Annan di alam semesta cincin kecil, Dewa Penciptaan Raksasa yang selalu waspada terhadap invasi Dewa-Dewa Luar, telah menatap Tartarus sejak saat ia melangkah masuk ke Istana Kerajaan.
Level kelima dari Mountain Paradise, Moxin Paradise, Platinum Paradise.
Di alam surgawi ini, langit bersinar dengan cahaya putih keemasan yang menyilaukan. Seluruh dunia bersinar terang. Tidak ada kegelapan atau bayangan. Cahaya memenuhi setiap inci ruang angkasa. Cahaya putih keemasan ada di mana-mana.
Pada saat yang sama.
Tiba-tiba muncul titik hitam yang menyebar dan membesar, berubah menjadi wujud Tartarus.
“Dunia datar yang begitu terang ini bahkan lebih mempesona daripada Surga Olimpus.”
“…………. Tempat ini adalah musuh bebuyutanku, tetapi tempat paling berbahaya juga merupakan tempat paling aman. Para dewa dunia ini mungkin tidak akan berpikir bahwa aku bersembunyi di sini.”
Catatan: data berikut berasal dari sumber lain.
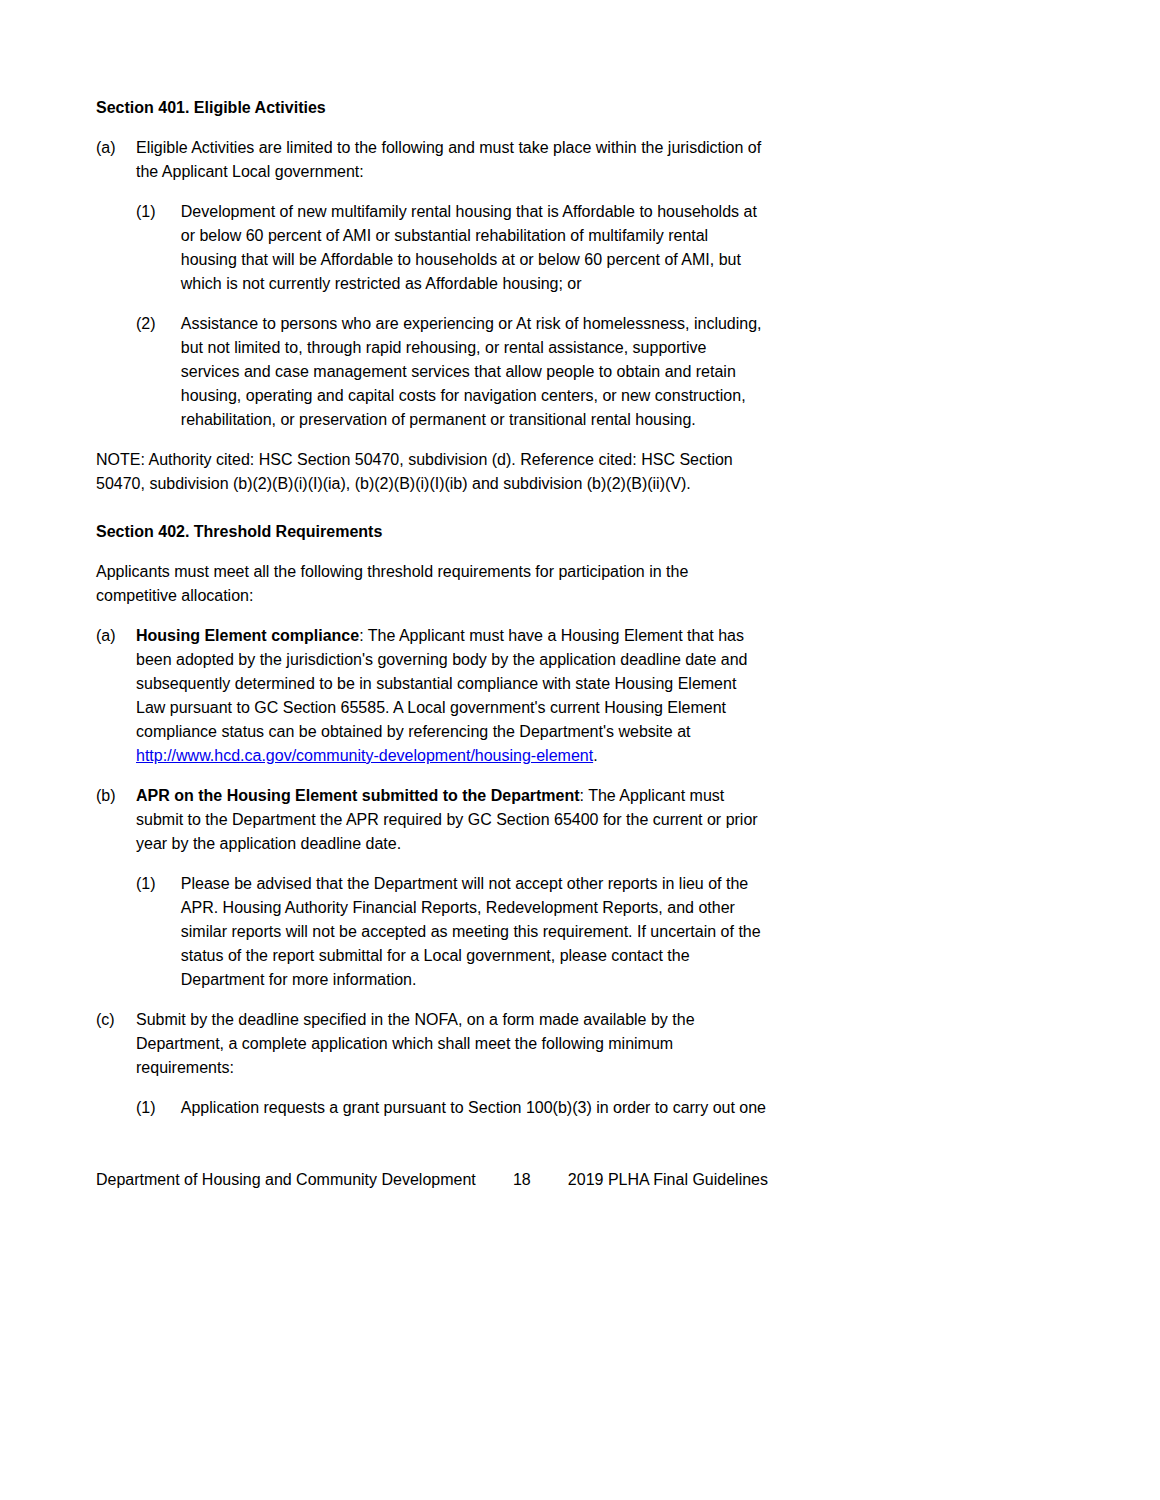Section 401. Eligible Activities
(a) Eligible Activities are limited to the following and must take place within the jurisdiction of the Applicant Local government:
(1) Development of new multifamily rental housing that is Affordable to households at or below 60 percent of AMI or substantial rehabilitation of multifamily rental housing that will be Affordable to households at or below 60 percent of AMI, but which is not currently restricted as Affordable housing; or
(2) Assistance to persons who are experiencing or At risk of homelessness, including, but not limited to, through rapid rehousing, or rental assistance, supportive services and case management services that allow people to obtain and retain housing, operating and capital costs for navigation centers, or new construction, rehabilitation, or preservation of permanent or transitional rental housing.
NOTE: Authority cited: HSC Section 50470, subdivision (d). Reference cited: HSC Section 50470, subdivision (b)(2)(B)(i)(I)(ia), (b)(2)(B)(i)(I)(ib) and subdivision (b)(2)(B)(ii)(V).
Section 402. Threshold Requirements
Applicants must meet all the following threshold requirements for participation in the competitive allocation:
(a) Housing Element compliance: The Applicant must have a Housing Element that has been adopted by the jurisdiction's governing body by the application deadline date and subsequently determined to be in substantial compliance with state Housing Element Law pursuant to GC Section 65585. A Local government's current Housing Element compliance status can be obtained by referencing the Department's website at http://www.hcd.ca.gov/community-development/housing-element.
(b) APR on the Housing Element submitted to the Department: The Applicant must submit to the Department the APR required by GC Section 65400 for the current or prior year by the application deadline date.
(1) Please be advised that the Department will not accept other reports in lieu of the APR. Housing Authority Financial Reports, Redevelopment Reports, and other similar reports will not be accepted as meeting this requirement. If uncertain of the status of the report submittal for a Local government, please contact the Department for more information.
(c) Submit by the deadline specified in the NOFA, on a form made available by the Department, a complete application which shall meet the following minimum requirements:
(1) Application requests a grant pursuant to Section 100(b)(3) in order to carry out one
Department of Housing and Community Development 18 2019 PLHA Final Guidelines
Dia mengamati sejenak, lalu tubuhnya roboh dan berubah menjadi titik hitam lagi. Titik hitam itu memudar dan berubah menjadi cahaya platinum, diam-diam bersembunyi di ruang yang tak mencolok di Surga Platinum.
Namun…
Tiba-tiba, cuaca di Platinum Heaven berubah.
Sepasang mata tampak tumbuh di langit. Awan yang dipenuhi cahaya platinum berkumpul dan membentuk siluet sepasang sayap malaikat.
Suara mendesing!
Sayap-sayap yang indah dan bercahaya itu mengepak dan berubah menjadi bentuk fisik.
Di bawah naungan cahaya tak berujung, Raja Dewa Ya Kong dengan sayap di punggungnya muncul di langit. Matanya yang acuh tak acuh dan tanpa ampun menatap seluruh Surga Platinum seolah sedang mencari sesuatu.
Detik berikutnya, sayap cahaya di punggung “Nya” terbentang.
Saat sayapnya terbentang, samar-samar terlihat mata di antara lapisan bulu-bulu yang indah. Namun, tidak seperti Dewa Iblis Mata dan Dewa Matahari Purba, mata pada sayap di punggung Raja Dewa Ya Kong tampak suci dan indah, tanpa kesan iblis atau jahat sedikit pun.